North Dakota certifies June primary results, turning page to general election
Katie Hemmer's win in Jamestown is now official, and Stutsman County's June 9 primary results are locked in statewide. The county now turns fully to the Nov. 3 general election.

Katie Hemmer’s victory in the Jamestown mayoral race is now official, along with the rest of Stutsman County’s June 9 primary results. The North Dakota State Canvassing Board certified the 2026 primary on June 24, closing the final statewide step that turns local returns into legally settled election results.
For Jamestown and the surrounding county, that means Hemmer’s win over incumbent Dwaine Heinrich and challenger Pat Davis Sr. is no longer provisional. It also means the county’s other primary contests, including countywide vote totals recorded in Stutsman County’s results file, are now locked in as the official record that will carry the region into the November election season.

The certification followed a standard county-to-state process built into North Dakota election law. County auditors must certify election results to the secretary of state within 13 days after Election Day, and the secretary of state must call the State Canvassing Board no later than 17 days after the vote. All 53 county canvassing boards submitted their results before the state board acted, confirming that the June primary had cleared every required local review.

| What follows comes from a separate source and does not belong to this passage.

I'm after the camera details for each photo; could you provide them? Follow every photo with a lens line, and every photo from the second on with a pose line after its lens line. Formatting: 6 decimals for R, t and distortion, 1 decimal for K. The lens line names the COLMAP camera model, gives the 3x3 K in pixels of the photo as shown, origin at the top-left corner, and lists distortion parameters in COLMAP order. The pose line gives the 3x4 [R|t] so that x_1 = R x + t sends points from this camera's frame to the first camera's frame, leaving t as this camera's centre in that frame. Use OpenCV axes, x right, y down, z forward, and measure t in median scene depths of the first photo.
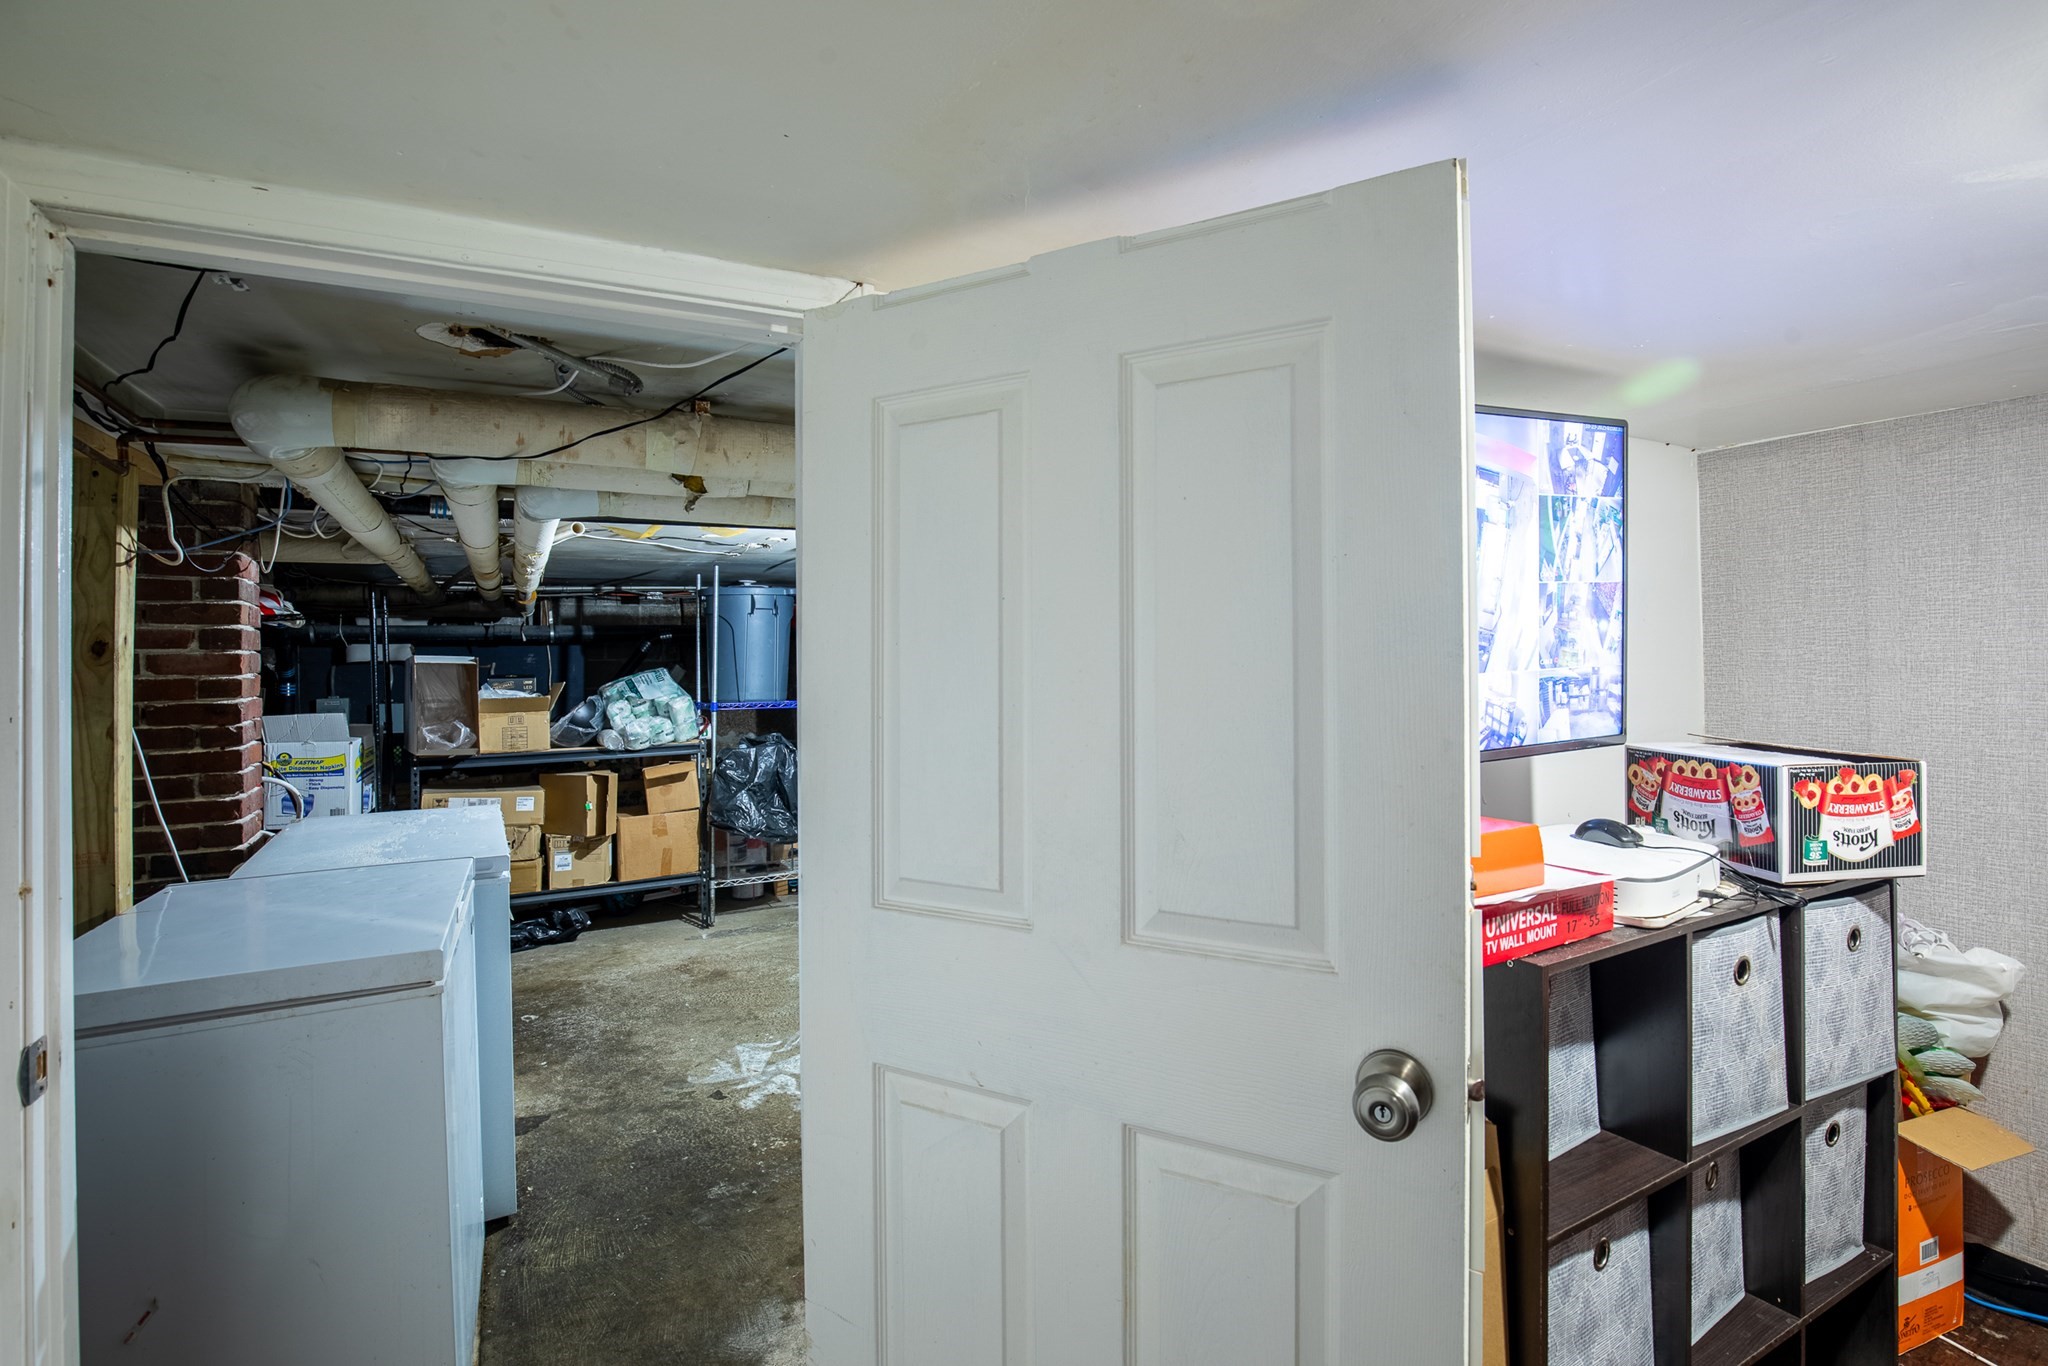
lens RADIAL K [[992.9, 0, 991.4], [0, 992.9, 683.9], [0, 0, 1]] dist [-0.032692, -0.000161]
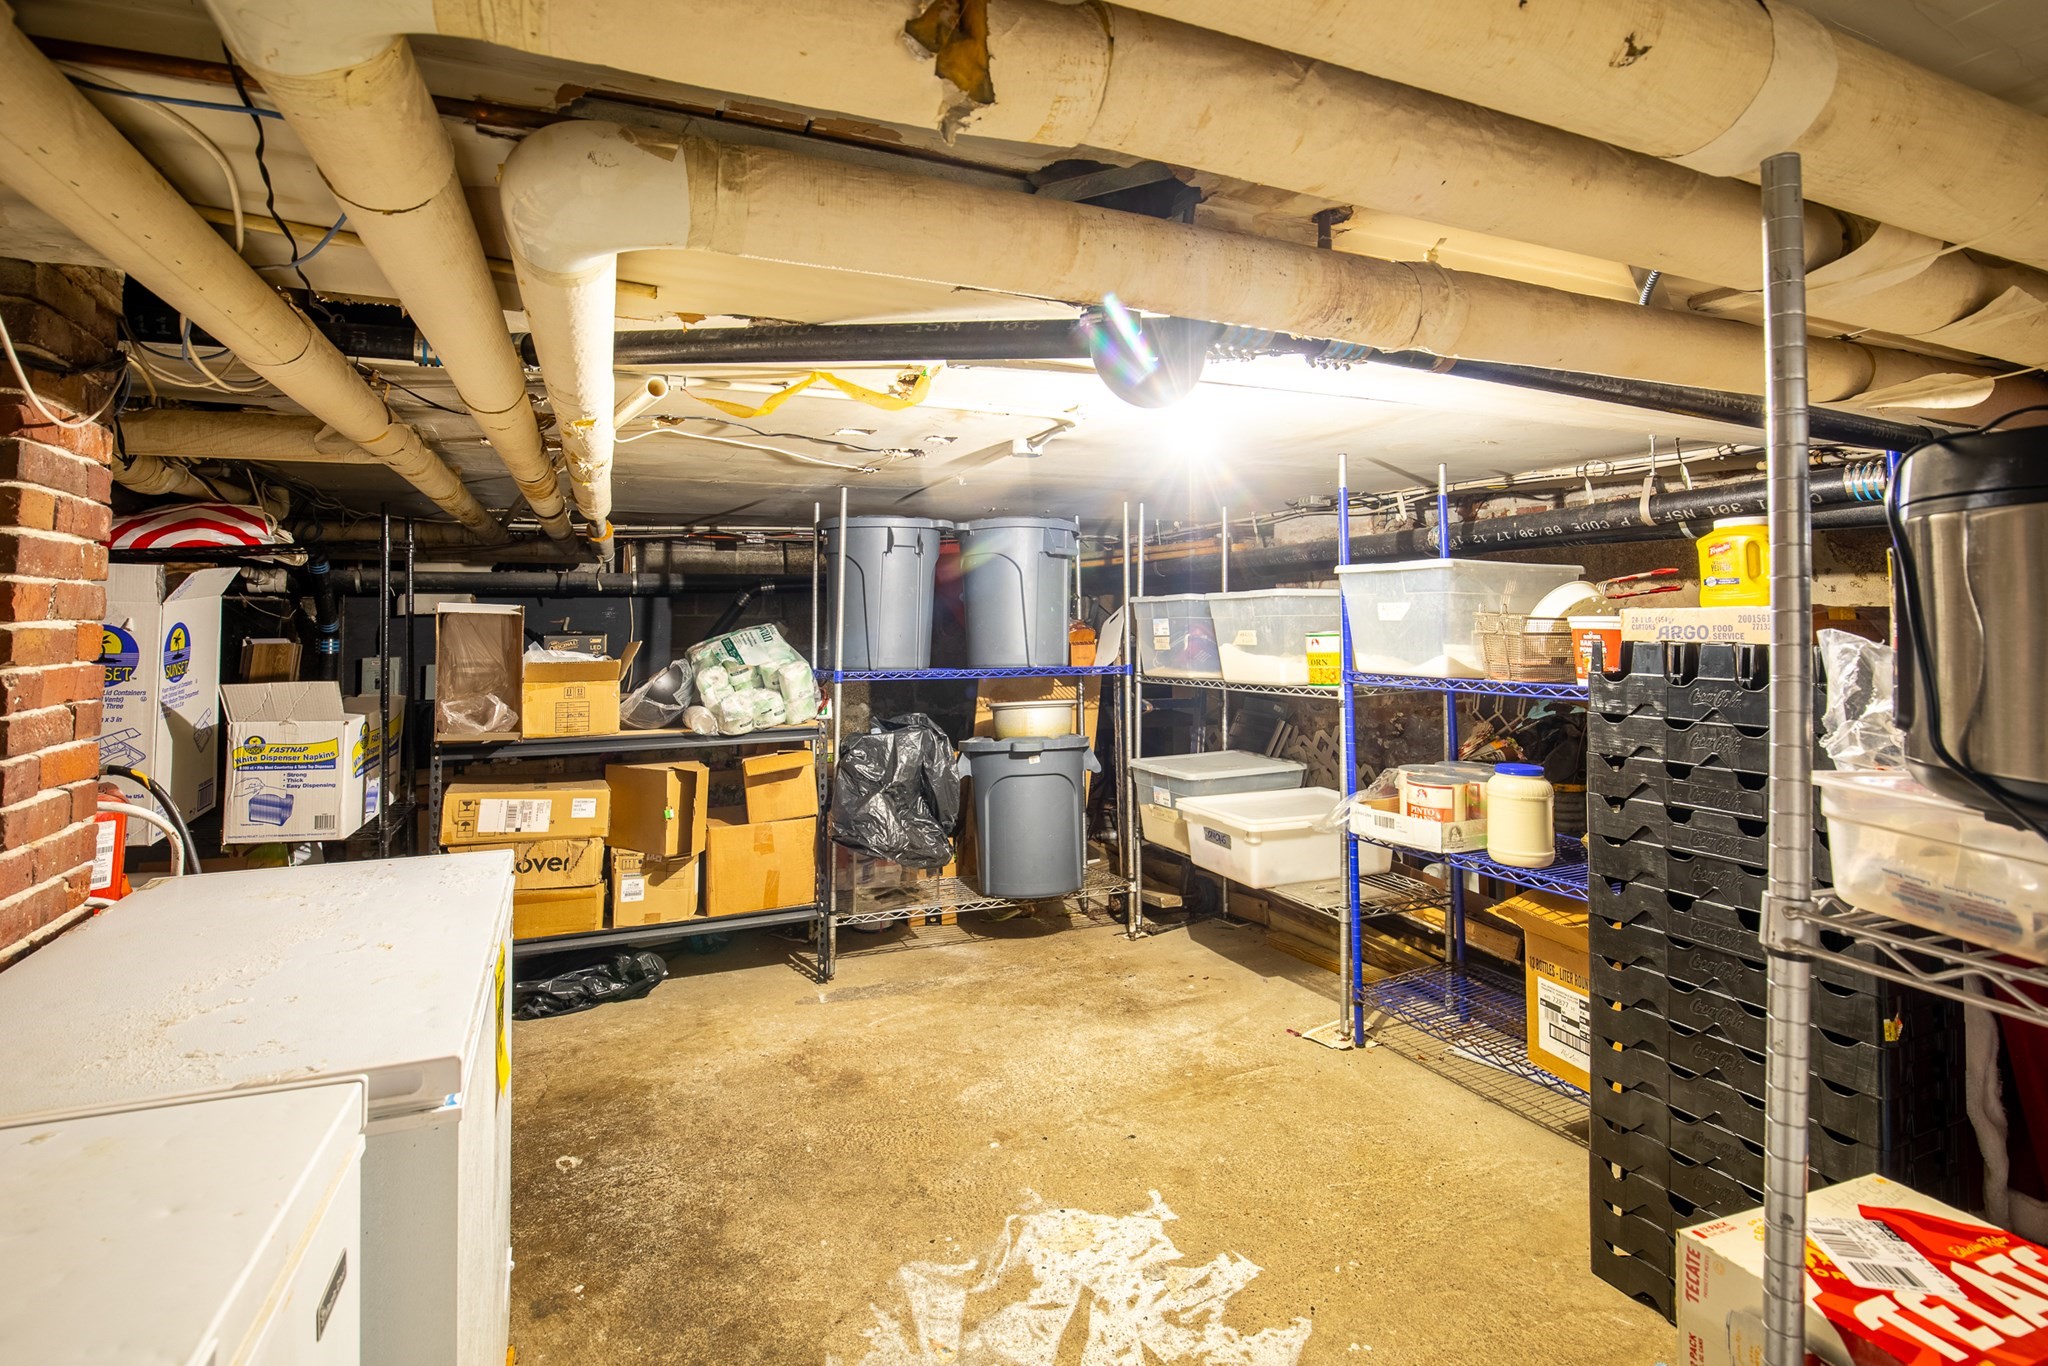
lens RADIAL K [[981.1, 0, 995.2], [0, 981.1, 600.0], [0, 0, 1]] dist [-0.027819, -0.000339]
pose [[0.997102, 0.006232, -0.075819, -0.112944], [-0.009745, 0.998892, -0.046048, -0.001512], [0.075448, 0.046653, 0.996058, 0.289320]]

That local review matters in Stutsman County because county canvassing boards are the first line of final verification after precincts report unofficial totals. They review precinct-level results within each county and certify county contests, giving voters, candidates and local governments a final count they can rely on before shifting attention to the next election cycle.

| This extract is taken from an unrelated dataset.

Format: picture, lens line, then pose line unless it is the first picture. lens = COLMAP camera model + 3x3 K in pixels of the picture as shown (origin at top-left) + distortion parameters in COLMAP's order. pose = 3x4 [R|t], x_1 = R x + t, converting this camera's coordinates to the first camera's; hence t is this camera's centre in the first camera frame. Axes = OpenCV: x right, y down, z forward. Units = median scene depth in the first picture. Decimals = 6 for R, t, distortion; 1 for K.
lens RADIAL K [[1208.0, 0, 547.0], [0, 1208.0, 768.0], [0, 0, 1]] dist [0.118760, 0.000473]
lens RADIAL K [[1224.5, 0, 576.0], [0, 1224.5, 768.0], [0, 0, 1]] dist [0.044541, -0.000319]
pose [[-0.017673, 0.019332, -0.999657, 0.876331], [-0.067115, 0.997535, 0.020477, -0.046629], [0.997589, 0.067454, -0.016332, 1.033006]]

Statewide, North Dakota officials said 125,225 eligible voters participated in the 2026 primary, a turnout rate of 20.86%. Absentee and mail ballots accounted for 39,644 sent and 34,756 returned, an 87.67% return rate, while another 17,288 voters cast early ballots. In Stutsman County, unofficial election-night reporting showed 3,417 ballots cast.
The certified results now set the stage for the general election on Nov. 3, when candidates and party organizations will pivot from primary contests to the fall ballot. In Bismarck, the State Canvassing Board is made up of Secretary of State Michael Howe, State Treasurer Thomas Beadle, Clerk of the North Dakota Supreme Court Petra Mandigo Hulm, and the state party chairs or designees for the two parties that drew the highest vote for governor in the last gubernatorial election.
North Dakota took the same step after the 2024 primary, when state officials certified those results on June 26, 2024. This year’s June 24 certification gives Jamestown and Stutsman County the same procedural finish: the June primary is over, and the November ballot is now the next official test.